President Obama's critics would have to admit that such a move, though highly unlikely, took guts when the president had staked so much of his reputation on it. Oddly, it would actually burnish the president's reputation. It would show that national defense is more important to him than his legacy (thus, ironically, adding immeasureably to his legacy).

Dream on.  I detect a weary sense of resignation in this very good Washington Post editorial, which warns that Iran's past cheating on agreements is a "worrying omen."  The editorial begins:

IF IT is reached in the coming days, a nuclear deal with Iran will be, at best, an unsatisfying and risky compromise. Iran’s emergence as a threshold nuclear power, with the ability to produce a weapon quickly, will not be prevented; it will be postponed, by 10 to 15 years. In exchange, Tehran will reap hundreds of billions of dollars in sanctions relief it can use to revive its economy and fund the wars it is waging around the Middle East.

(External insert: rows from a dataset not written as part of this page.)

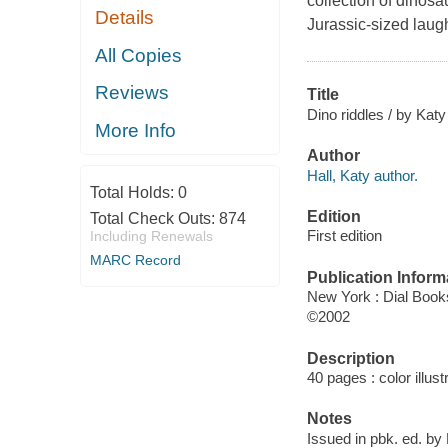
collection of dinosa
Details
Jurassic-sized laugh
All Copies
Reviews
Title
Dino riddles / by Katy
More Info
Author
Hall, Katy author.
Total Holds:
0
Edition
Total Check Outs:
874
First edition
Including Renewals
MARC Record
Publication Inform
New York : Dial Book
©2002
Description
40 pages : color illust
Notes
Issued in pbk. ed. by 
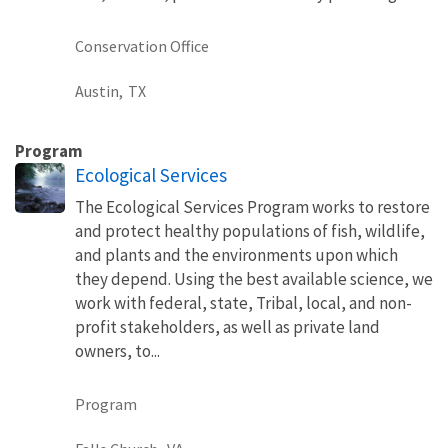
Conservation Office
Austin,
TX
Program
Ecological Services
The Ecological Services Program works to restore
and protect healthy populations of fish, wildlife,
and plants and the environments upon which
they depend. Using the best available science, we
work with federal, state, Tribal, local, and non-
profit stakeholders, as well as private land
owners, to...
Program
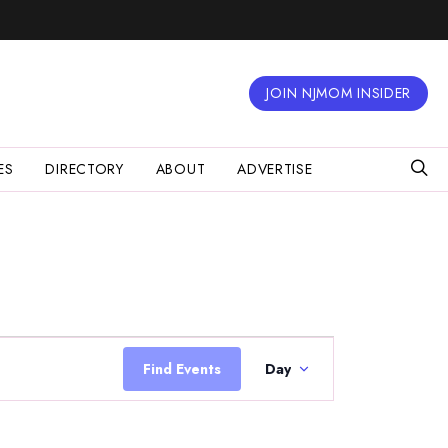
JOIN NJMOM INSIDER
ES
DIRECTORY
ABOUT
ADVERTISE
Event
Views
Find Events
Day
Navigation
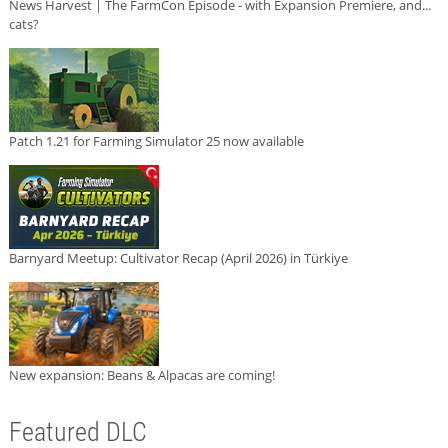
News Harvest | The FarmCon Episode - with Expansion Premiere, and...
cats?
Patch 1.21 for Farming Simulator 25 now available
Barnyard Meetup: Cultivator Recap (April 2026) in Türkiye
New expansion: Beans & Alpacas are coming!
Featured DLC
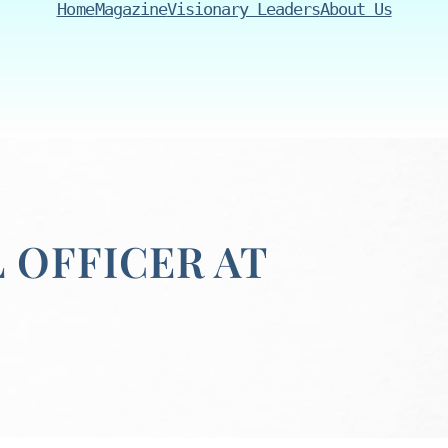
Home
Magazine
Visionary Leaders
About Us
L OFFICER AT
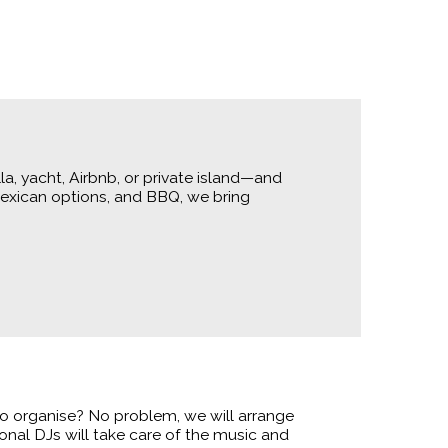
a, yacht, Airbnb, or private island—and
Mexican options, and BBQ, we bring
t to organise? No problem, we will arrange
onal DJs will take care of the music and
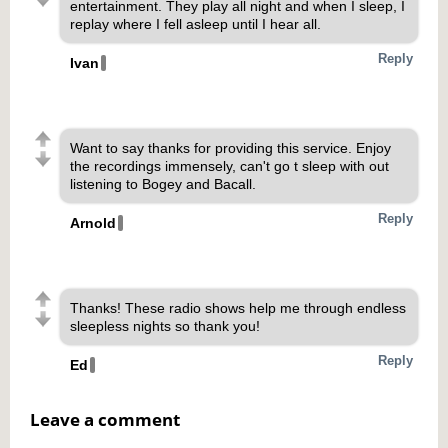
entertainment. They play all night and when I sleep, I
replay where I fell asleep until I hear all.
Reply
Ivan
Want to say thanks for providing this service. Enjoy
the recordings immensely, can't go t sleep with out
listening to Bogey and Bacall.
Reply
Arnold
Thanks! These radio shows help me through endless
sleepless nights so thank you!
Reply
Ed
Leave a comment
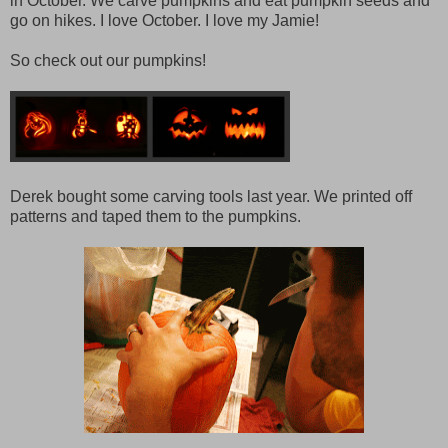
in October. We carve pumpkins and eat pumpkin seeds and
go on hikes. I love October. I love my Jamie!
So check out our pumpkins!
Derek bought some carving tools last year. We printed off
patterns and taped them to the pumpkins.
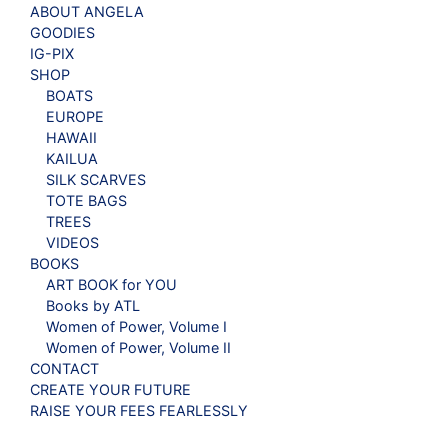
ABOUT ANGELA
GOODIES
IG-PIX
SHOP
BOATS
EUROPE
HAWAII
KAILUA
SILK SCARVES
TOTE BAGS
TREES
VIDEOS
BOOKS
ART BOOK for YOU
Books by ATL
Women of Power, Volume I
Women of Power, Volume II
CONTACT
CREATE YOUR FUTURE
RAISE YOUR FEES FEARLESSLY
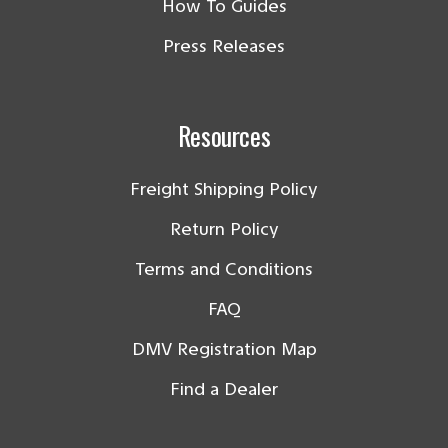
How To Guides
Press Releases
Resources
Freight Shipping Policy
Return Policy
Terms and Conditions
FAQ
DMV Registration Map
Find a Dealer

Whether this flawed deal is sustainable will depend on a complex set of verification arrangements and provisions for restoring sanctions in the event of cheating. The schemes may or may not work; the history of the comparable nuclear accord with North Korea in the 1990s is not encouraging. The United States and its allies will have to be aggressive in countering the inevitable Iranian attempts to test the accord and willing to insist on consequences even if it means straining relations with friendly governments or imposing costs on Western companies.

The editorial goes on to state that Iran managed to meet compliance with the interim accord for this deal only by some very shifty accounting for nuclear material. And the Obama administration was outraged, right? Not at all:

Rather than publicly report this departure from the accord, the Obama administration chose to quietly accept it. When a respected independent think tank, the Institute for Science and International Security, began pointing out the problem, the administration’s response was to rush to Iran’s defense — and heatedly attack the institute as well as a report in the New York Times.

The Washington Post may be optimistic in accepting that the agreement would delay Iran's ability to produce a nuclear weapon ten or fifteen years.

Overall the editorial from a newspaper that is not exactly a conservative bastion must be taken as an indication of just how bad a situation the negotiations might be creating.